今回の調査は、急速に普及しつつあるIPTVや動画配信ビジネスの現状を明らかにすることと、2015年までのIP放送サービス・IP-VOD(ビデオ・オン・デマンド)サービスやゲーム機向け映像配信などの普及予測を行うことが目的とされており、調査対象は主要参入企業12社やその他の参入事業者、通信事業者、各種公表情報、同社既存データとされている(調査期間は2010年10月~12月)。

同調査では2010年度におけるテレビ向けIP放送サービス(IP放送サービス、IP-VODを含む)が順調な成長を見せたことが明らかにされており、NTTグループが提供する「ひかりTV」での地上デジタルテレビ放送(地デジ)再送信やWOWWOW、NHK-BSの再送信の開始を踏まえ、2011年度はIP再送信事業者が増える可能性が指摘されている。

また、IP-VODサービスに対する利用者のニーズの高まりやサービスの拡充、HDや3D対応コンテンツの増加に加え、「iTunes Store」で購入した高画質の映画コンテンツを家庭用テレビで視聴できる「Apple TV」の国内発売によって、国内IPTV市場の活性化が見込まれるという。
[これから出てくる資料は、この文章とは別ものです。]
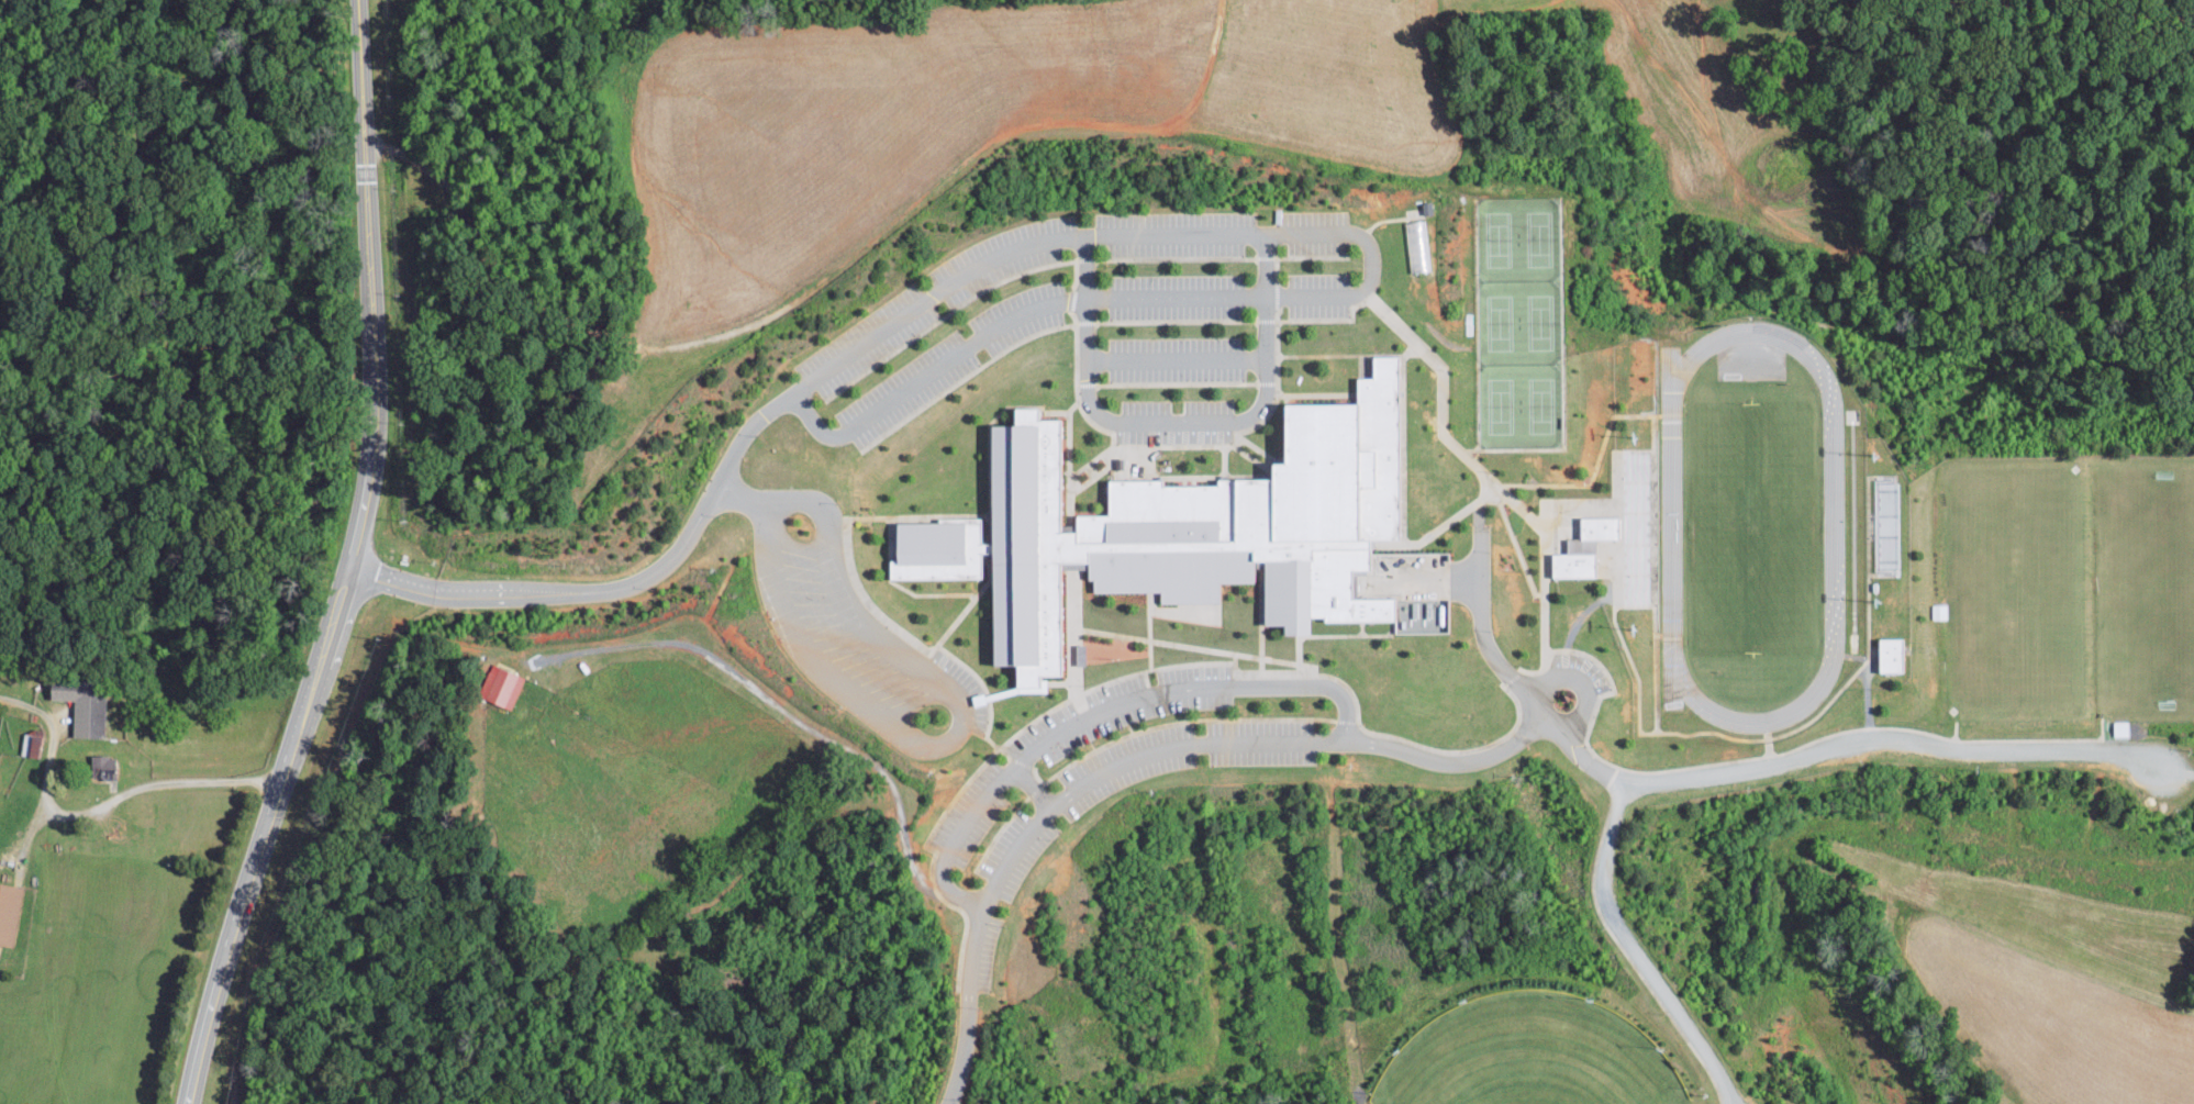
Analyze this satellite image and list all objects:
road: (1128, 235)
building: (1417, 244)
park: (1518, 322)
road: (1175, 359)
road: (1440, 416)
road: (1176, 421)
park: (1752, 527)
building: (1205, 528)
building: (1583, 547)
road: (350, 562)
park: (2069, 586)
road: (1545, 609)
building: (1939, 611)
road: (1870, 631)
building: (1890, 654)
building: (500, 686)
building: (82, 706)
road: (958, 710)
road: (1101, 710)
building: (2121, 728)
road: (989, 741)
building: (33, 742)
road: (1140, 757)
building: (102, 766)
road: (1744, 769)
road: (161, 782)
road: (1032, 788)
building: (8, 912)
road: (1635, 950)
park: (1529, 1057)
このような背景をもとにテレビ向けIP-VODサービスの2010年度における利用者数は前年比153.2%となる336万人(累計)と大幅な増加が予測されており、2015年にはその数が850万人(ブロードバンド加入者割合の17.4%)に達するという予測が示されている。

「テレビ向けIP-VODサービスの利用者数予測」(資料: シード・プランニング)

「Apple TV」のWebサイト

同調査ではほかに、2015年度には(2009年度比で約3.3倍となる)620万人に達することが予測される家庭用テレビゲーム機向けVODサービスが大きな市場になると指摘している。この市場は2010年度末に、任天堂(Wii)、ソニー・コンピュータ・エンタテインメント(プレイステーション3)、マイクロソフト(Xbox 360)の3社合計で累計1950万台の普及が見込まれることから、すでにテレビ向けVODサービスの最大のプラットフォームに成長しているという。
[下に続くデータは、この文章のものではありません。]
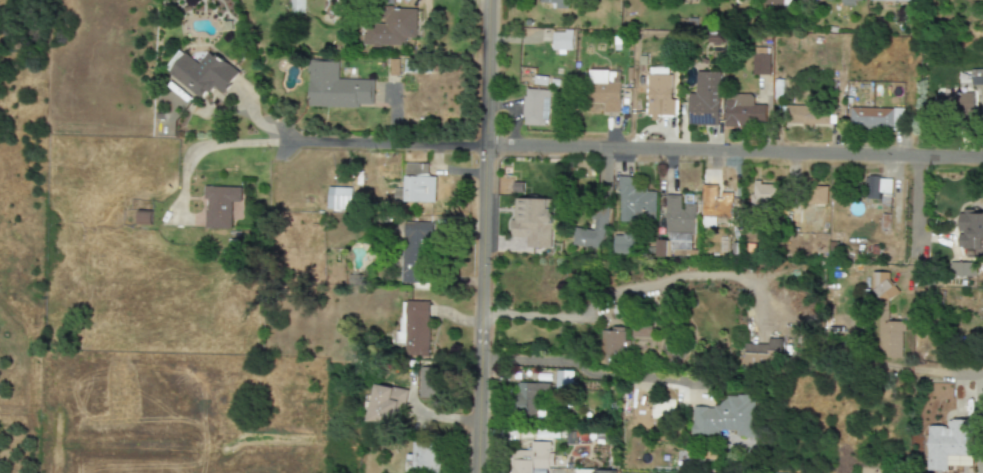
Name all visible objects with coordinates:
building: (891, 0)
building: (777, 2)
building: (848, 2)
building: (557, 3)
building: (297, 6)
building: (391, 28)
building: (833, 29)
building: (714, 38)
building: (818, 40)
building: (563, 43)
building: (760, 65)
building: (201, 73)
building: (597, 77)
building: (977, 77)
building: (541, 80)
building: (336, 88)
building: (658, 89)
building: (605, 97)
building: (705, 100)
building: (535, 107)
building: (955, 107)
building: (743, 112)
building: (813, 114)
building: (875, 116)
road: (205, 145)
road: (624, 149)
building: (415, 185)
building: (876, 186)
building: (765, 194)
building: (819, 195)
building: (339, 198)
building: (634, 200)
building: (715, 205)
building: (220, 206)
road: (912, 213)
building: (678, 214)
building: (144, 217)
building: (528, 226)
building: (969, 227)
building: (593, 230)
road: (483, 236)
building: (622, 243)
building: (661, 248)
building: (416, 252)
building: (960, 270)
road: (637, 288)
building: (884, 288)
building: (416, 329)
building: (642, 330)
building: (891, 338)
building: (774, 343)
building: (610, 345)
building: (755, 349)
road: (591, 371)
road: (947, 372)
building: (563, 378)
building: (430, 382)
building: (531, 398)
building: (385, 404)
building: (723, 417)
building: (950, 440)
building: (424, 457)
building: (534, 460)
building: (583, 470)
「家庭用テレビゲーム機向けVODサービス利用者数予測」(資料: シード・プランニング)

なお同調査では、「ひかりTV」の2010年度末における累計契約件数が140万件になることや、パナソニックやソニー、シャープ、東芝などが共同で運営する「アクトビラ」の「アクトビラ ビデオ」対応機器の累計接続台数が同年度末に270万台前後に達するという数値も明らかにされている。